When the ancient Egyptians built the pyramids of Giza, they had project managers keeping the blocks of sandstone moving into place, says Robert Massoud, a lecturer in Bryant’s Management department.
“There were literally thousands of people who performed the tasks required to build those incredible structures, and there were overseers who didn’t do any of the ‘heavy lifting’ but made sure the work was being done,” he says. “That was project management.”
Despite a history stretching into antiquity, however, project management didn’t become a distinct and defined business profession until the 1960s. Today, the Project Management Institute, the industry trade organization, has hundreds of thousands of members globally. Additionally, the Bureau of Labor Statistics estimates that there will be a six to seven percent increase in the need for project managers over the next decade, which is above average for business professions.
“Normally, there’s fairly stable increase in the need for project managers,” says Massoud, with the only recent deviation from the trend coming during the COVID-19 pandemic.
That’s good news for students at Bryant, which is one of a handful of schools in the Northeast offering Team and Project Management as a major.
“We’ve placed several students right after graduation into construction project management roles,” Massoud notes, adding that the oversight and people-centric nature of project management makes the profession an unlikely candidate to be threatened by AI.
Understanding and acceptance may vary
Massoud divides corporate acceptance of project management into three levels:
- Companies that formally recognize project manager as a title;
- those that have people doing project management work without the title, but recognize the value of the discipline called project management; and
- those that don’t realize that project management is being done, but benefit from the project work that people are doing.
“I can say with total confidence that every company, no matter the size, industry, product, or service, is running projects,” says Massoud. As a result, he foresees “plenty of opportunities to instill project management as a discipline in companies that don’t have a formal system in place.”
‘Communicate, empower, support.’
Part of the challenge of enlightening employers is to define what project management is — and what it isn’t — says Massoud.
“Project managers do not do the tasks that a project requires to be completed,” he emphasizes. “They don’t hammer nails into walls; they don’t write or test code; they don’t take on the work when a team member calls in sick. Their main role can be summarized in three words: communicate, empower, and support.”
“Project managers do not do the tasks that a project requires to be completed. They don’t hammer nails into walls; they don’t write or test code; they don’t take on the work when a team member calls in sick. Their main role can be summarized in three words: communicate, empower, and support.”
Communication is the most important of these, he adds.
“Every minute of every day, someone needs to know something about the project, and the project manager’s job is to make sure everyone knows what they need to know, when they need to know it,” says Massoud.
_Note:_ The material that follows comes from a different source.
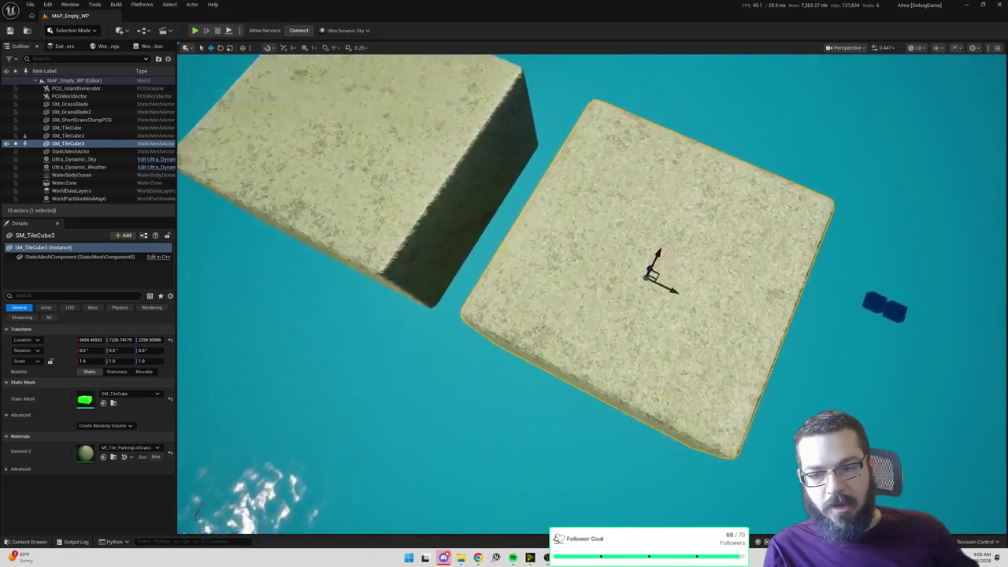
{"action": "scroll", "coordinate": [693, 145], "scroll_direction": "down", "scroll_amount": 3}
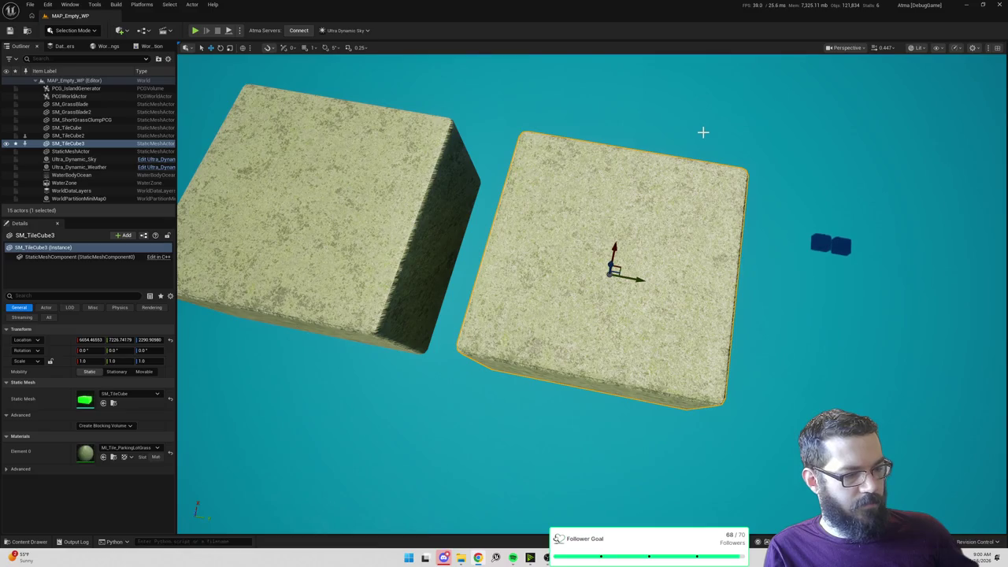
{"action": "left_click", "coordinate": [129, 449]}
Training, mentoring, and cheerleading are also part of project management.
“It is truly a people manager job,” he says.
Companies that compel project managers to get “hands on” risk project failure, Massoud stresses.
“I liken this to a camp counselor who’s watching 10 children at a summer camp,” he says. “If that counselor focuses on a particular child, the other nine will immediately scatter, and the counselor will lose control over the group.”
Learning by doing
The job of a project manager may not be hands-on, but learning to be a project manager is.
“On day one of my class, I ask students how many of them have experience with project management, and most students assume I mean ‘formal’ experience in a work environment, so they say ‘none,’” says Massoud, who goes on to explain that everyone runs projects nearly every day of their life.
“Getting dressed in the morning is a simple yet accurate example of a project: you perform tasks to accomplish something, and those tasks are based on goals you establish,” he says. “I teach students how to run projects that are more complicated than getting dressed, but the concepts are basically the same.”
“I teach students how to run projects that are more complicated than getting dressed, but the concepts are basically the same.”
Project management courses are “the epitome of experiential education,” he emphasizes: “Many of my students are leaders of student organizations or are involved in part-time jobs or internships, and they learn skills that they can apply immediately.” Students also serve as project managers of Bryant’s annual Project Playhouse, coordinating and supervising the design, construction, and delivery of custom-built playhouses for children with life-threatening illnesses.
The benefits of learning project management are not just limited to students who pursue it as a major, Massoud points out.
“Many students who graduate with other majors end up working as project managers in companies that they applied to using their major as the entry point,” he says. “More companies recognize the value that project management has, and when they see that their new hire brings not only expertise in their particular major but also the skills of project management, they become even more valuable to the company.”